原発周辺市町村の住民らでつくる「県原子力発電所の廃炉に関する安全確保県民会議」の渡辺明議長に安全確保の在り方を聞いた。
―県民の安全、安心は確保されているか。
「1~4号機原子炉建屋からは毎時数十万~数百万ベクレルの放射性物質が放出されている。東電は原子力規制委員会の目標値(毎時千万ベクレル)を下回っているから安全だと説明するかもしれないが、安心の基準は人それぞれ違う。事故前は放射性物質が放出されていなかったのだから安心感を得られているとは言い難い」
―1月には敷地境界の放射性物質の濃度上昇が検知され警報が出たが、東電から市町村などへの通報は約2時間遅れた。

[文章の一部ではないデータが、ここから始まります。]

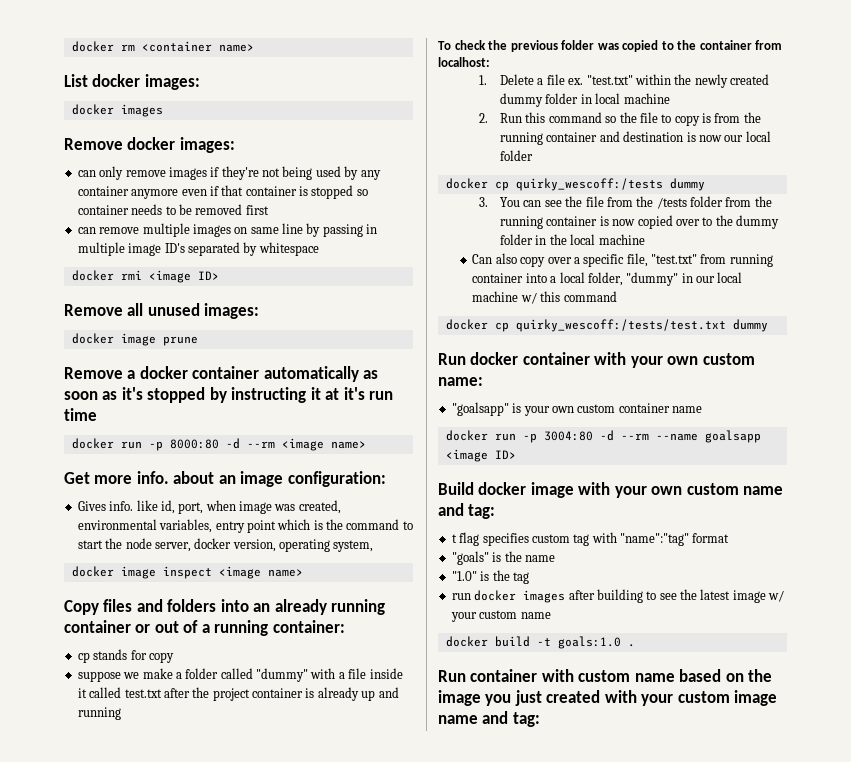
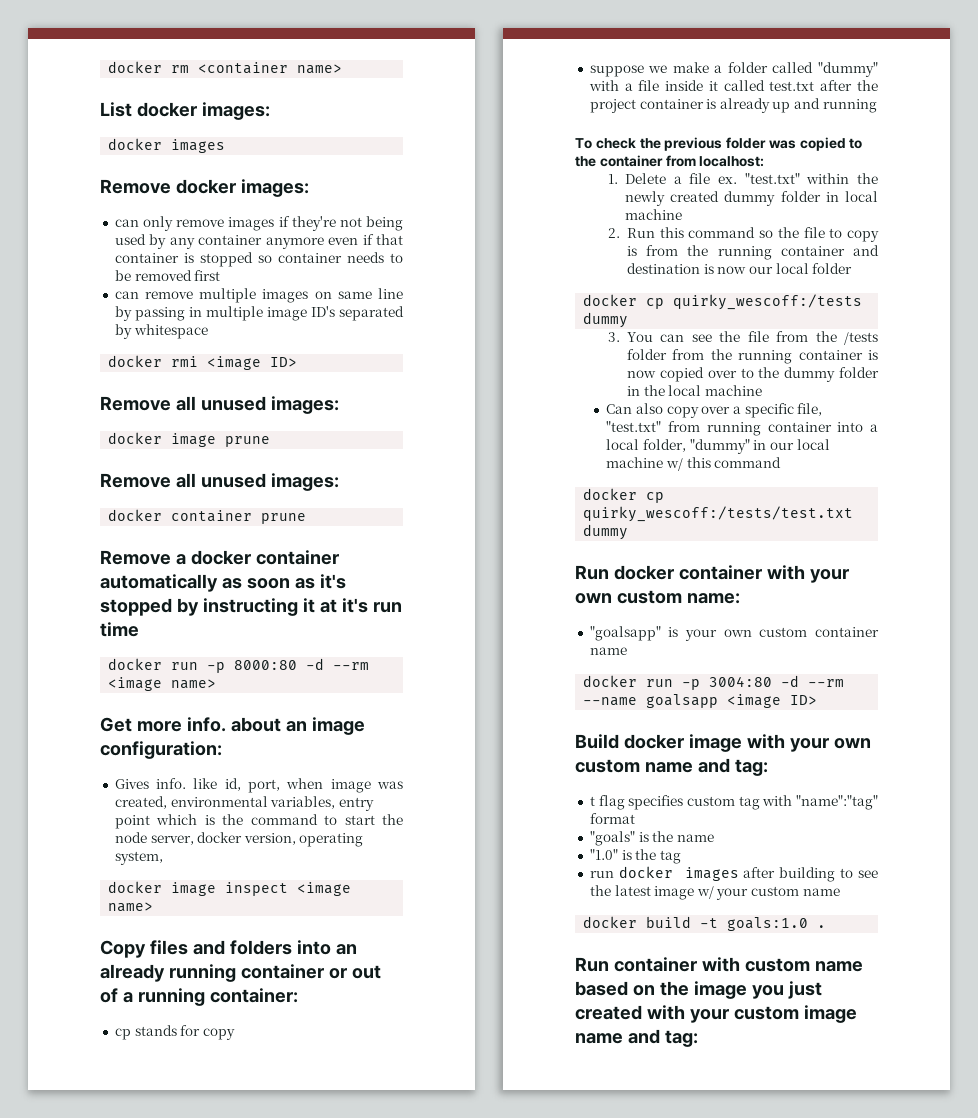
(198, 341) none -> [100,473,339,491] [108,509,307,524] // Remove all unused images: // docker container prune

「通報遅れの背景には、この程度は安全だという慣れがあるのではないか。その認識から安全対策は崩れる。東電は放射性物質を一切外に出さないという原則を守らなければならない」
―東電や政府、原子力規制委員会に求めることは。
「原発事故は原発の専門家に任せてきた安全神話の中で起きた。だからこそ廃炉関係者は専門家ではない県民の不安の声を真剣に受け止め、できる限りの対策を講じるべきだ」
わたなべ・あきら 栃木県出身。東京都立大大学院修士課程修了。福島大名誉教授で同大理事・副学長などを歴任。専門は気象学。67歳。